Reproduce verbatim the line where "second planned s" occurs, along with all following lines down to the last line of the data.
★ ★ ★ ★ ★
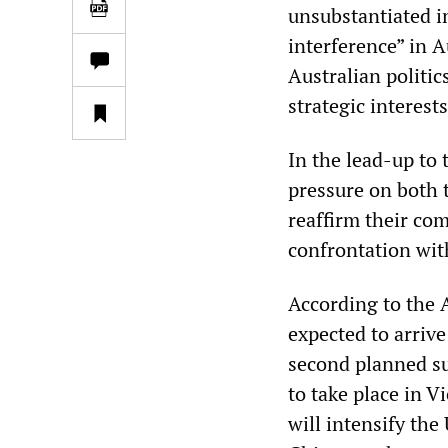
unsubstantiated i
interference” in A
Australian politi
strategic interests
In the lead-up to 
pressure on both 
reaffirm their co
confrontation with
According to the 
expected to arriv
second planned s
to take place in V
will intensify the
★ ★ ★ ★ ★
■ **Output for this task**:
second planned s
to take place in V
will intensify the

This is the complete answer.